Generate ZFS send commands for replication based on snapshot lists.

**Parameters:**

- `$sourceSnapsRef` - Arrayref of snapshot lines (required)

- `$statusRef` - Arrayref of previously replicated snapshots (optional)

- `$newStatusRef` - Arrayref to populate with newly replicated snapshots (optional)

**Expected format of snapshot lines:**

- First token (space-separated) is the full snapshot name: `pool/filesystem@snapshot [extra tokens...]`

**Returns:** Hashref of `{ filesystem => 'zfs send command' }`

**Behavior:**

- Parses snapshot names from input lines

- Identifies root filesystem (first snapshot's fs)

- Looks up last replicated snapshot per filesystem from `$statusRef`

- Attempts recursive send if all child snapshots share same name

- Falls back to per-filesystem incremental or full sends

- Populates `$newStatusRef` with new snapshot names for status tracking

**Replaces missing `from` snapshots with full sends**

**Example:**

```perl

my @snaps = (

    'tank/home@snap1 some extra info',

    'tank/home/user@snap1 another field'

);

my @old_status = ('tank/home@snap0');

my @new_status = ();

my $cmds = makeReplicateCommands(\@snaps, \@old_status, \@new_status);

foreach my $fs (keys %$cmds) {

    print "For $fs: " . $cmds->{$fs} . "\n";

}

# @new_status now contains the new snapshot names

```

---

## Module Variables (Internal)

- `$VERSION` - Module version (0.2)

- `$merge_stderr` - Global flag for `runCmd()` stderr handling (default: 0, set to 1 in runCmd)

---

## Usage Examples

### Basic Logging

```perl

use ZFS_Utils qw(logMsg $logFileName $displayLogsOnConsole);

$logFileName = '/var/log/backup.log';

$displayLogsOnConsole = 1;

logMsg("Backup started");

logMsg("Backup completed");

```

### Loading Configuration

```perl

use ZFS_Utils qw(loadConfig);

my $config = loadConfig('/etc/backup.yaml', {

    pool => 'tank',

    retention_days => 30,

});

```

### Mounting an Encrypted Pool

```perl

use ZFS_Utils qw(mountGeli);

my $result = mountGeli({

    localKey => '/root/.key/local.hex',

    keydiskname => 'key_disk',

    keyfile => 'geli.key',

    target => '/tmp/combined.key',

    diskList => ['/dev/gpt/encrypted1', '/dev/gpt/encrypted2'],

    poolname => 'backup',

});

die "Failed to mount" unless $result;

print "Pool $result mounted\n";

```

### Creating a GELI Key

```perl

use ZFS_Utils qw(makeGeliKey);

makeGeliKey(

    '/mnt/usb/remote.bin',

    'deadbeefcafebabe' . ('0' x 48),  # 64 hex chars

    '/root/.key/geli.key'

);

```

### Running Commands with Output

```perl

use ZFS_Utils qw(runCmd);

my @lines = runCmd('zfs', 'list', '-H');

foreach my $line (@lines) {

    print "Pool: $line\n";

}

my $output = runCmd('df', '-h');

print $output;

```

---

## Dependencies

- **Core:** Perl 5.10+, strict, warnings, Exporter, Data::Dumper, POSIX, File::Path

- **External (optional):** YAML::XS or YAML::Tiny (at least one required for `loadConfig()`)

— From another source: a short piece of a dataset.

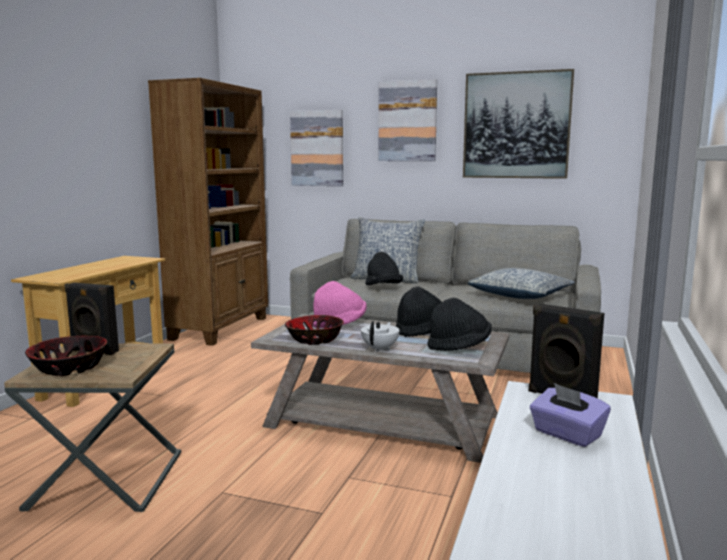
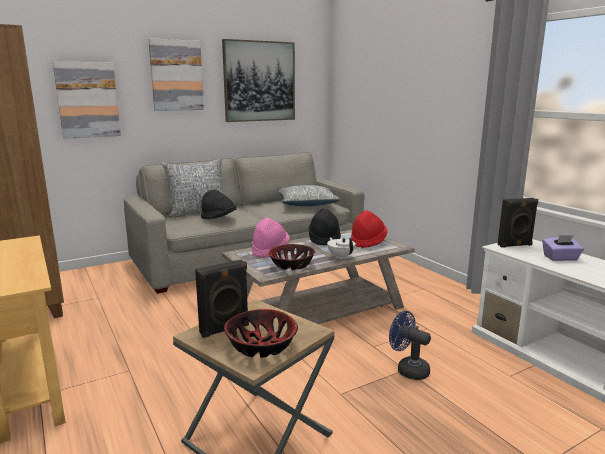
camera: 50 degrees left, 5 degrees up
(323, 515) = (408, 369): none -> blue fan
(459, 347) = (368, 242): black hat -> red hat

- **System (FreeBSD):** gshred, geli, zfs, zpool, geom, gpart, mount

---

## Notes

- All functions use `logMsg()` for diagnostics; configure logging before use

- Functions prefer returning empty strings or undef over dying (except `makeGeliKey`)

- `mountGeli()` and `decryptAndMountGeli()` require FreeBSD with GELI and ZFS

- Binary key operations use raw `:raw` mode for safe byte handling

- XOR operations assume 256-bit (32-byte) keys

---

## License

Simplified BSD License (FreeBSD License) – see module header for full text.